Can we infer that in sports, a team’s performance reflects, in some sense, the psychic health of a nation? I ask this question after watching the India-Pakistan T20 World Cup cricket match played on 15 February. It was impossible, watching Pakistan’s hapless batting collapse, not to wonder whether the problem lay merely in poor strategy or field selection — or in the malaise of a demoralized State. The manner in which the best Pakistani batsmen flailed around, swinging carelessly without thought of resolve or responsibility, seemed to indicate a palpable dispiritedness and diminishing of hope.

Over the past few years, Pakistan has stumbled from one crisis to another: An economy gasping for breath, a polity throttled by military dictatorship, and a citizenry that has learned to live with perennially diminished expectations. The country’s most celebrated cricketer, former Prime Minister Imran Khan, has been languishing in jail, an irony as bitter as it is revealing.
Whether or not one agrees with Khan’s politics, his imprisonment represents, for many Pakistanis, a moral wound. It signals a polity at war with its own icons and a system incapable of introspection. The cricket team’s limp performance, lacking cohesion or conviction, seemed almost a subconscious tribute to that paralysis.
A people humiliated in their civic life rarely rise to glory on the sporting field and play joyful, fearless, assertive cricket. A team, representing citizens reconciled to the inevitability of decline, will struggle to rise to the luminous theater of international sport with the lightness of spirit and the clarity of focus that greatness demands. When internal decay corrodes a polity, it sees into its collective psychology. Teams do not — and cannot — escape this osmosis.

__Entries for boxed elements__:
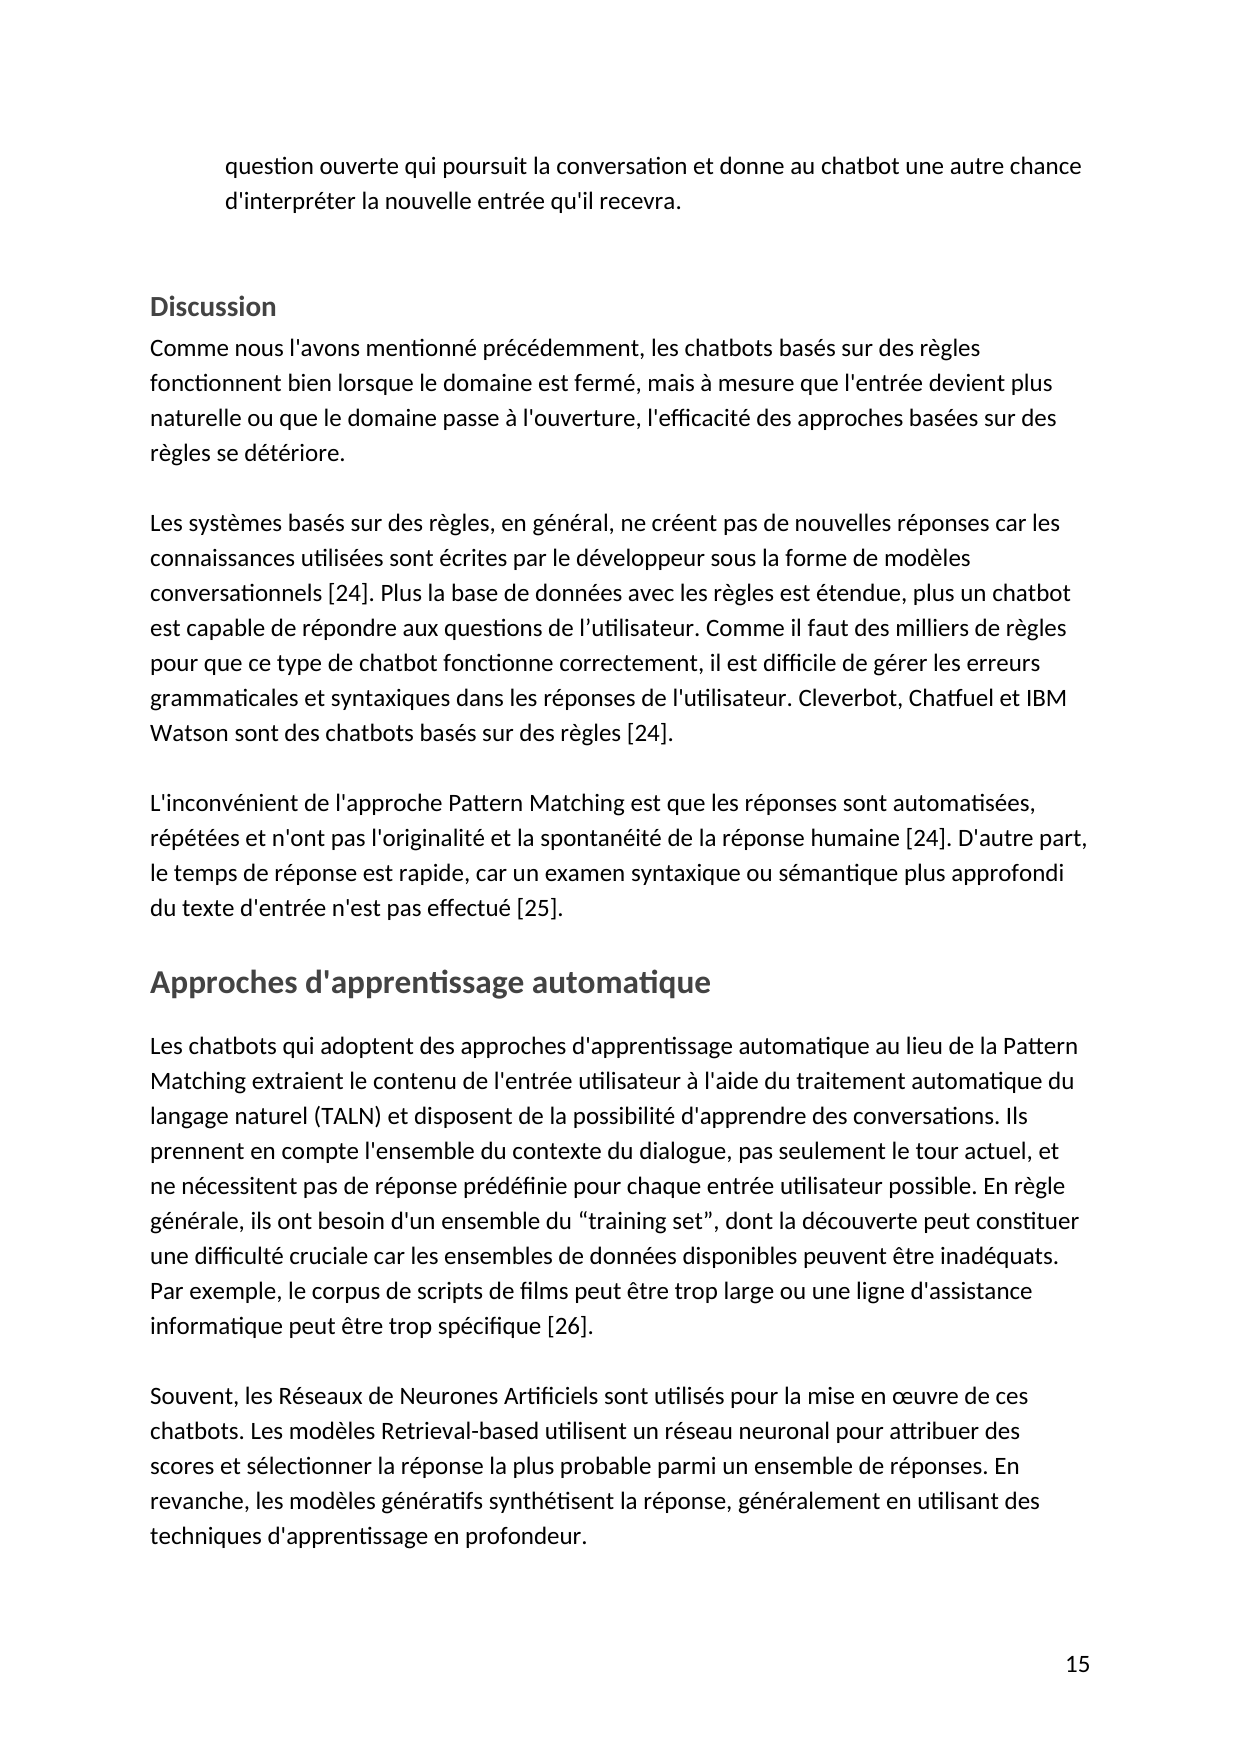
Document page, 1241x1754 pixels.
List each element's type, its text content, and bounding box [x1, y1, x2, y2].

subtitle Approches d'apprentissage automatique [150, 961, 1090, 1001]
text Les systèmes basés sur des règles, en général, ne créent pas de nouvelles réponses car les connaissances utilisées sont écrites par le développeur sous la forme de modèles conversationnels [24]. Plus la base de données avec les règles est étendue, plus un chatbot est capable de répondre aux questions de l’utilisateur. Comme il faut des milliers de règles pour que ce type de chatbot fonctionne correctement, il est difficile de gérer les erreurs grammaticales et syntaxiques dans les réponses de l'utilisateur. Cleverbot, Chatfuel et IBM Watson sont des chatbots basés sur des règles [24]. [150, 507, 1090, 748]
text Les chatbots qui adoptent des approches d'apprentissage automatique au lieu de la Pattern Matching extraient le contenu de l'entrée utilisateur à l'aide du traitement automatique du langage naturel (TALN) et disposent de la possibilité d'apprendre des conversations. Ils prennent en compte l'ensemble du contexte du dialogue, pas seulement le tour actuel, et ne nécessitent pas de réponse prédéfinie pour chaque entrée utilisateur possible. En règle générale, ils ont besoin d'un ensemble du “training set”, dont la découverte peut constituer une difficulté cruciale car les ensembles de données disponibles peuvent être inadéquats. Par exemple, le corpus de scripts de films peut être trop large ou une ligne d'assistance informatique peut être trop spécifique [26]. [150, 1030, 1090, 1341]
subtitle Discussion [150, 288, 1090, 324]
text Comme nous l'avons mentionné précédemment, les chatbots basés sur des règles fonctionnent bien lorsque le domaine est fermé, mais à mesure que l'entrée devient plus naturelle ou que le domaine passe à l'ouverture, l'efficacité des approches basées sur des règles se détériore. [150, 332, 1090, 468]
text Souvent, les Réseaux de Neurones Artificiels sont utilisés pour la mise en œuvre de ces chatbots. Les modèles Retrieval-based utilisent un réseau neuronal pour attribuer des scores et sélectionner la réponse la plus probable parmi un ensemble de réponses. En revanche, les modèles génératifs synthétisent la réponse, généralement en utilisant des techniques d'apprentissage en profondeur. [150, 1380, 1090, 1551]
list question ouverte qui poursuit la conversation et donne au chatbot une autre chance d'interpréter la nouvelle entrée qu'il recevra. [187, 150, 1090, 216]
text L'inconvénient de l'approche Pattern Matching est que les réponses sont automatisées, répétées et n'ont pas l'originalité et la spontanéité de la réponse humaine [24]. D'autre part, le temps de réponse est rapide, car un examen syntaxique ou sémantique plus approfondi du texte d'entrée n'est pas effectué [25]. [150, 787, 1090, 923]
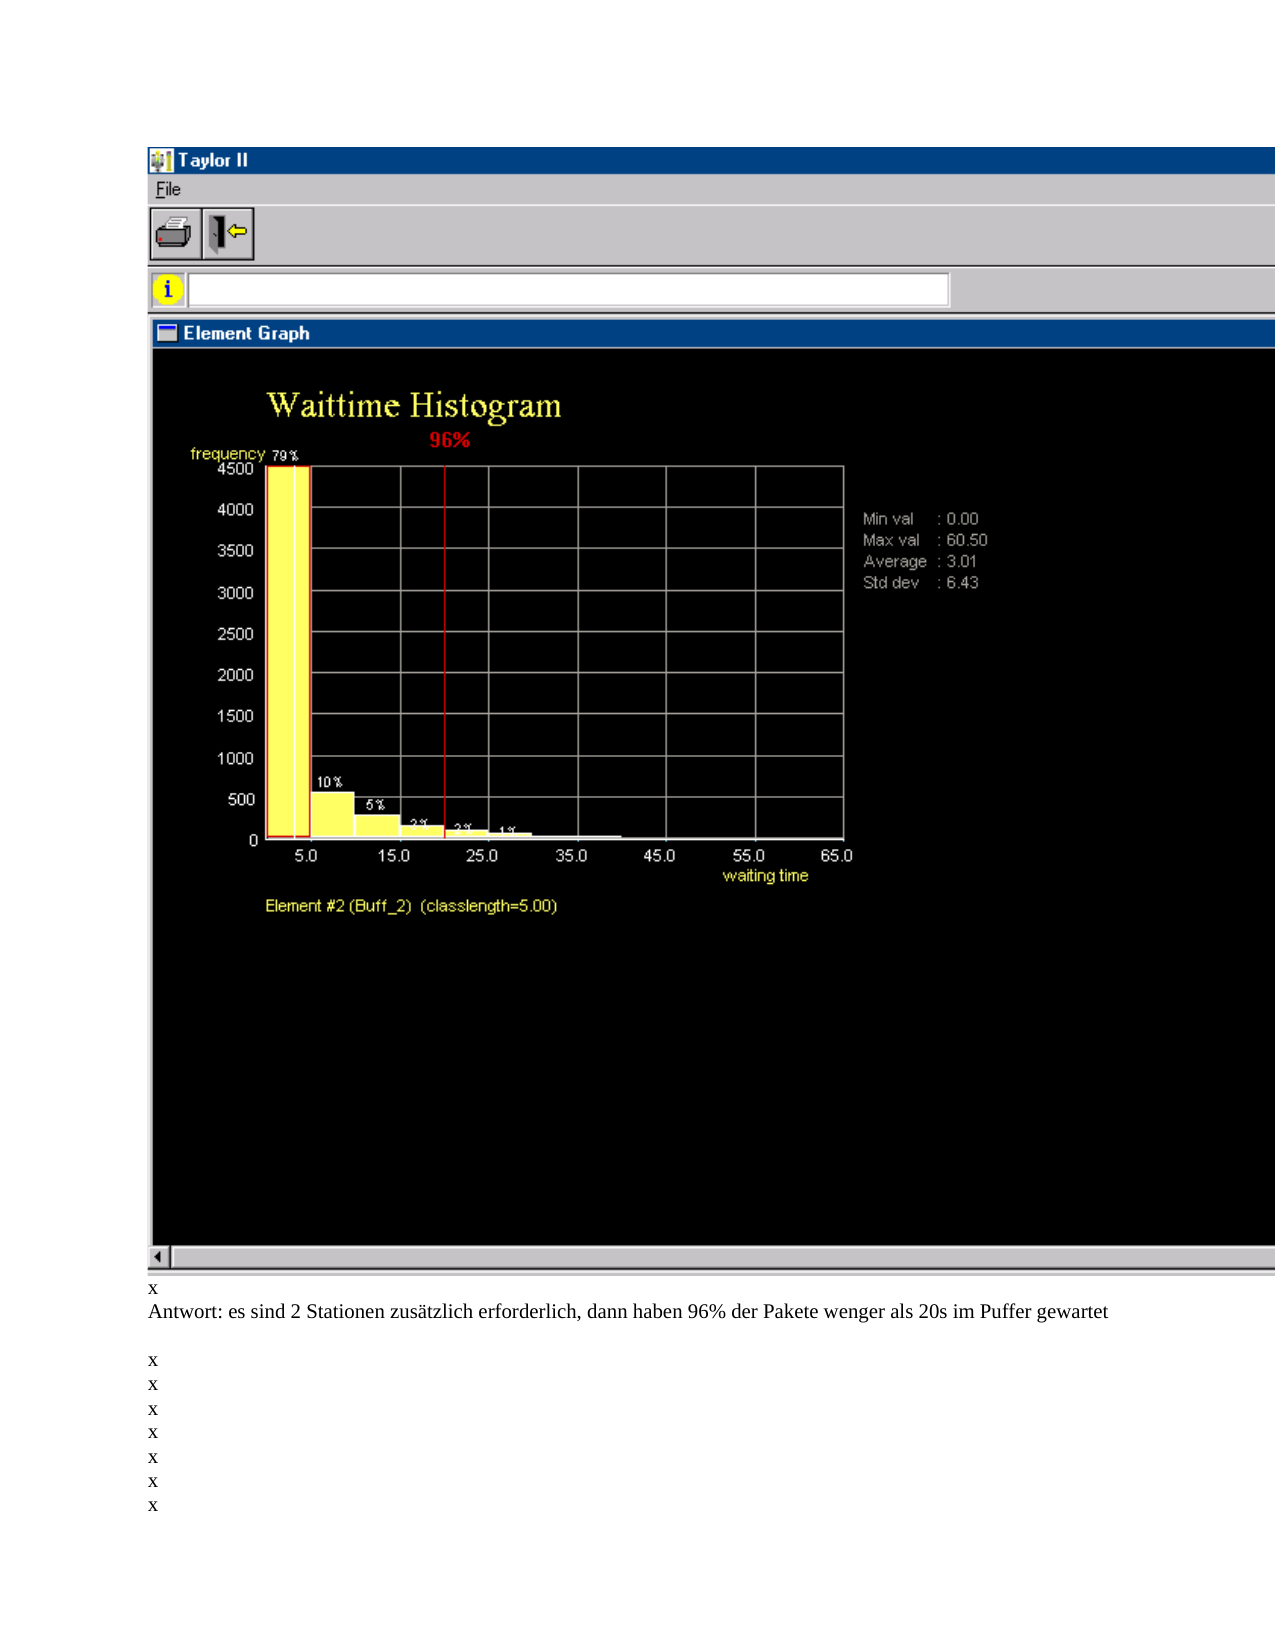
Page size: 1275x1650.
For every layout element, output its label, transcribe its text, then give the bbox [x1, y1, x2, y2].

__EXERCISE BRIEF__: Please continue the essay on Pakistan's cricket collapse and the nation's morale, picking up after its final sentence.

__WRITTEN ANSWER__:
It is not as though India does not have its discontents, its unfinished goals, its unfulfilled hopes, and its bitter internal differences, part of any democratic polity. It is true too that, cricket apart, our performance in international sports is far below potential. But India is far, far from being a failed state. By contrast, failure is writ large on the evolution and current condition of Pakistan.
When a nation subordinates its civic and moral imagination to authoritarian diktats, and allows democracy to be pulverized by the barracks, even its athletes begin to despair. The cricket field is not a parade ground, and batsmen are not infantry obeying orders.
To innovate, to improvise, to attack — the hallmarks of the great Pakistani cricketers of old, from Hanif Mohammad to Wasim Akram — requires an inner self-confidence.
That confidence withers in a climate of fear and apathy. Although Pakistan has the proven ability to play good cricket, its last performance against India mirrored the suffocation of its public life. The country’s cricket boards may change their coaches and captains, but unless the spirit of the land recovers its vitality, its sportsmen will remain shadows of their former heroes.
Besides, there is a psychological contract between sportsmen and their fans in the audience. Fans project their unspoken hopes onto players, and players draw strength from that collective faith. When the crowd believes, miracles do happen. But what happens when belief itself is eroded? When citizens are too weary, too disillusioned, to invest hope even in their sport?
The February 15 match, therefore, was not merely about 22 men and a white ball. It was about the moral metabolism of nations. It reminded us that success in any collective endeavor cannot be divorced from the inner equilibrium of a society. A nation that silences its thinkers and imprisons its heroes can — like China does — either produce soulless well-performing robots or, as Pakistan did, rejected and lethargic gladiators. Watching Pakistan’s performance, I distinctly felt that the ball, as it were, was not in the bowler’s hand — it rested uneasily in the conscience of a country that was visibly defeated in spirit. Excellence, whether in art, science, or sports, is not cultivated in isolation from the emotional and moral ecosystem that sustains it.
India must not, in triumph, gloat but reflect. For the same principle holds universally: A dictatorial, corrupt, or divided India too would one day falter on that same field. Sport, in the end, is not merely a spectacle but a mirror. And the image it throws back is often truer than any political speech or economic statistic.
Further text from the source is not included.